## What is required
Answer these questions using the forum thread on battery technology.
1. According to the thread, which batteries have surged in popularity on the consumer-focused end, and for what reasons?
2. Which two parties installed an iron redox flow grid storage system in 2022?
3. Why did Tesla adopt the lithium-iron-phosphate batteries made by CATL?

## Document section

Ehhhh battery tech has been advancing quite a bit lately as we (thankfully) move away from lithium-based batteries. Grid-scale installations use a variety of battery tech these days with constant improvements being made to them. Liquid metal batteries, salt batteries, flow batteries, etc there are a lot of new options being used and developed.
On the more consumer-focused end of things, LFP batteries have surged in popularity due to their lower cost, higher reliability, and longer life. NMC batteries are also sued in some EVs. We probably won't see a replacement to lithium ion cells for consumer electronics for a while because their power density per size/weight is so good but R&D is still making progress with alternative technologies.
I'm going to need to see evidence of this because China has been making numerous bold claims of what it produces, but they don't go into that much depth or has developed anything to demonstrate that claim.
It's not like scientists in China had just invented it.
Yet they seem to have improved the tech, especially around the forming of dendrites at the cathode.
If you want proof that the tech works:
a grid-strorage of the iron redox flow type has been installed in 2022 by ESS and Sacramento Municipal Utility District in California: https://www.smud.org/Corporate/About-us/News-and-Media/2022/2022/Accelerating-decarbonization-ESS-Inc-and-SMUD-announce-agreement-for-long-duration-energy-storage
China has also been delivering, so I wouldn't bet against them.
A notorious example is Tesla, when they adopted the lithium-iron-phosphate batteries made by CATL because they were cheaper, safer and easier to build (no nickel or cobalt required).
Of course some of these articles are pure hype for vapourware, but this one's sounding plausible - they claim to have engineered a structure that is negatively charged, while also physically preventing electrolyte crossover, and that this prevents degradation by two orders of magnitude.
It's not preposterous, and might be enough to make these batteries usable on a massive scale...
It's not preposterous, and might be enough to make these batteries usable on a massive scale...
As I wrote in other comments here in this post, the tech is not exactly new:
https://en.wikipedia.org/wiki/Iron_redox_flow_battery
and it is e.g. in place in Sacramaneto, CA with a storage of 2 GWh and a maximum power of 200 MW.
Apparently it's working and just need to be scaled up.
They don't just need to work, they need to be economically viable.
These batteries have active components, since they actually pump the electrolyte, and there's a fairly substantial level of degradation and corrosion, along with leaking across the membrane that leads to loss of capacity over time.

Revision tracking records
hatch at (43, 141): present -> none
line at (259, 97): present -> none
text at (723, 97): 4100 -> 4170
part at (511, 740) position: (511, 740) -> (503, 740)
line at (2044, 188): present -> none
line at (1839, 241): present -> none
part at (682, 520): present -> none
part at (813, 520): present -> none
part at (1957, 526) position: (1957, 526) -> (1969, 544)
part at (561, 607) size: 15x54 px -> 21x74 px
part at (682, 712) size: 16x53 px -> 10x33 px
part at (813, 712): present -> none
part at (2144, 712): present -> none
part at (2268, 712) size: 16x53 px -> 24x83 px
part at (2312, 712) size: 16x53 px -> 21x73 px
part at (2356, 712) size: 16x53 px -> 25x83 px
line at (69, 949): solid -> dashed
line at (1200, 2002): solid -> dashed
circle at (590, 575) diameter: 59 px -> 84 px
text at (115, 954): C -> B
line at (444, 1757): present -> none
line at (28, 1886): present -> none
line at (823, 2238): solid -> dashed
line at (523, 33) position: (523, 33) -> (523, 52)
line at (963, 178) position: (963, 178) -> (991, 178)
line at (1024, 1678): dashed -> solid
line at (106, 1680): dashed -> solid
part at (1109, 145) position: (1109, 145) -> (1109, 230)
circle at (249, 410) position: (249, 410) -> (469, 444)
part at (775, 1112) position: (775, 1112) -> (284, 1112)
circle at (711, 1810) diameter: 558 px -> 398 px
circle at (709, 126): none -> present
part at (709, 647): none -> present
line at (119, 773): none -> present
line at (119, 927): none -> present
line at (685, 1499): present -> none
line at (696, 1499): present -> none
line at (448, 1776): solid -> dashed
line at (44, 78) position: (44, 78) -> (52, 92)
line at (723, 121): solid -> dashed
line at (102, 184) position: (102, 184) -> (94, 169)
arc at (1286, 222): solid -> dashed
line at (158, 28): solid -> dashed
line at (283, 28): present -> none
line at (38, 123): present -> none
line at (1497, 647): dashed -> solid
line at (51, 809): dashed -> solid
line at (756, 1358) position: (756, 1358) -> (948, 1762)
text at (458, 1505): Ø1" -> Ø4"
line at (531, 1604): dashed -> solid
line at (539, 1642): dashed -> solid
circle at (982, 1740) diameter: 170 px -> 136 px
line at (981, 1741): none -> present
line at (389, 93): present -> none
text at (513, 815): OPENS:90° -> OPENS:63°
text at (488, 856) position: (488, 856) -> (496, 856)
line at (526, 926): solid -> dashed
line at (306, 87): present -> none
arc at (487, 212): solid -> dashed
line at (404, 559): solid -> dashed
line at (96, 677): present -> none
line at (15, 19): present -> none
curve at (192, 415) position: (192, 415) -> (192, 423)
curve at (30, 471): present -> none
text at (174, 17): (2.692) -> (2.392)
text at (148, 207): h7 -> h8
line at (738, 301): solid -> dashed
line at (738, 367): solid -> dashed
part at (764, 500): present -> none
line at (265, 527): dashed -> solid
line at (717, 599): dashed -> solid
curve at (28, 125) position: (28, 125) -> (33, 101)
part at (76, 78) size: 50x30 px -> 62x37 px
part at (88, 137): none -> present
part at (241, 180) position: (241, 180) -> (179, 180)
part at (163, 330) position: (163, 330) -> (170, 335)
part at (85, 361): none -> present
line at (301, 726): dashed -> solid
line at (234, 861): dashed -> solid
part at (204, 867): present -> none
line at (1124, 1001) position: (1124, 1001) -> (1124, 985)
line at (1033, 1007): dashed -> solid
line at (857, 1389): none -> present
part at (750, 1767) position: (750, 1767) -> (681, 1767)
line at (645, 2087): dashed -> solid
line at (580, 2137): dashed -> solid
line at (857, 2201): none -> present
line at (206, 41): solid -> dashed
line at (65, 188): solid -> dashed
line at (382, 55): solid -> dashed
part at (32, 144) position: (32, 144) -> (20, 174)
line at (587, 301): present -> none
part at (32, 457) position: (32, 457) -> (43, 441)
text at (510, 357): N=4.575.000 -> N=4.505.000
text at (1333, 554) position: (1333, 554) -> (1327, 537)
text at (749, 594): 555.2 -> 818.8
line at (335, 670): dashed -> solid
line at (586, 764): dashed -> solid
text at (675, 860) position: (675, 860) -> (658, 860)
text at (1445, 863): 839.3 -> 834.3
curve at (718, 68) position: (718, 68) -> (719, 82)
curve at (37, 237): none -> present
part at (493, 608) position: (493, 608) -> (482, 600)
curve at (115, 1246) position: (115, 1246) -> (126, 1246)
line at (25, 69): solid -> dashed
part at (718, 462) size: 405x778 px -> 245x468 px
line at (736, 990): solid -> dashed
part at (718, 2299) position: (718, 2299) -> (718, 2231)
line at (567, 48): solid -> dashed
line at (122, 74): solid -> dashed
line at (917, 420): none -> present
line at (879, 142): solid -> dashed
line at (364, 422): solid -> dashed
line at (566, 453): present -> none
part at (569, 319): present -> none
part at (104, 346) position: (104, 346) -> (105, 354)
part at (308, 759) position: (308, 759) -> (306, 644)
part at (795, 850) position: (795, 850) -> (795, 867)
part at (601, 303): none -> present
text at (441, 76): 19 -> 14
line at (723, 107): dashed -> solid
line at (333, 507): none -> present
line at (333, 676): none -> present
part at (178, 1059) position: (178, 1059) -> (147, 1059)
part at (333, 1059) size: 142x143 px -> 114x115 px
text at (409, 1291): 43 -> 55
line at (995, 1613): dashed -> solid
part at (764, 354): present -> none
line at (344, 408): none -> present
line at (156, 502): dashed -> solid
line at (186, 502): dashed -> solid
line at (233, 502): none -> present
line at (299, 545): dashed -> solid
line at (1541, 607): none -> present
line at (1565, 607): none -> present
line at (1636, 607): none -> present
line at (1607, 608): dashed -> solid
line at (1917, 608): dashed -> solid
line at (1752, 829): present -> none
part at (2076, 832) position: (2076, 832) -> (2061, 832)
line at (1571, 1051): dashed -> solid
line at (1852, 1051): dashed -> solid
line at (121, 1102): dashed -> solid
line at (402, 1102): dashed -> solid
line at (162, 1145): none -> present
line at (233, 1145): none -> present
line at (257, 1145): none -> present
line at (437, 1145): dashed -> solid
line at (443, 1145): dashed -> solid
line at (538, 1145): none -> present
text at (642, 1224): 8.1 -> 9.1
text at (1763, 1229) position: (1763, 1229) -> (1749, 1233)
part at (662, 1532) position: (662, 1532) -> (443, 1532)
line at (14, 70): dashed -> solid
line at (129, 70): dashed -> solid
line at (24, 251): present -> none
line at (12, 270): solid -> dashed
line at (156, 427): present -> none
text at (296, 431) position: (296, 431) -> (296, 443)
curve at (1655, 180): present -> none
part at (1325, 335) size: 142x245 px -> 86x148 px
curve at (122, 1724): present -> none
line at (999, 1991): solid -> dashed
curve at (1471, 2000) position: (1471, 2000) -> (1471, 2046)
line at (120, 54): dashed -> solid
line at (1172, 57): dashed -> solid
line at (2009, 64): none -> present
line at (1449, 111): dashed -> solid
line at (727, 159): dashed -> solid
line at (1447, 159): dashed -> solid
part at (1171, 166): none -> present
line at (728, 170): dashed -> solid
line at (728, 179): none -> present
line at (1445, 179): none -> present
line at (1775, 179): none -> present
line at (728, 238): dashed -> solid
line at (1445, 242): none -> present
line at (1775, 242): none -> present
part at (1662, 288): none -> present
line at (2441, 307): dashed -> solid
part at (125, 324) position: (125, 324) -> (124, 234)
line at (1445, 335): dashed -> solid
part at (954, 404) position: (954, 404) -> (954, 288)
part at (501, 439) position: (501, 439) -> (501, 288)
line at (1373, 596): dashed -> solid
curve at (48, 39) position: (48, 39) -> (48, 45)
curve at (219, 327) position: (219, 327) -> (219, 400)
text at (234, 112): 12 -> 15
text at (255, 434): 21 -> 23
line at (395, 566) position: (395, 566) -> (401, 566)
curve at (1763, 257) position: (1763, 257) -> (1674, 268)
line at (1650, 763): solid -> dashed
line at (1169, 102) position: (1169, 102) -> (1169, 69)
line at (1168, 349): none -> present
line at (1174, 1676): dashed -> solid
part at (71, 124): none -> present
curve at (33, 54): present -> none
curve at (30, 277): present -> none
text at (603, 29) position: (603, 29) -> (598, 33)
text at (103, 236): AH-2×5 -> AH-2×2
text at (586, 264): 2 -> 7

## Solution to the problem
1. LFP batteries have surged in popularity because of their lower cost, higher reliability, and longer life.
2. ESS and the Sacramento Municipal Utility District in California installed it.
3. Tesla adopted them because they were cheaper, safer, and easier to build, since no nickel or cobalt was required.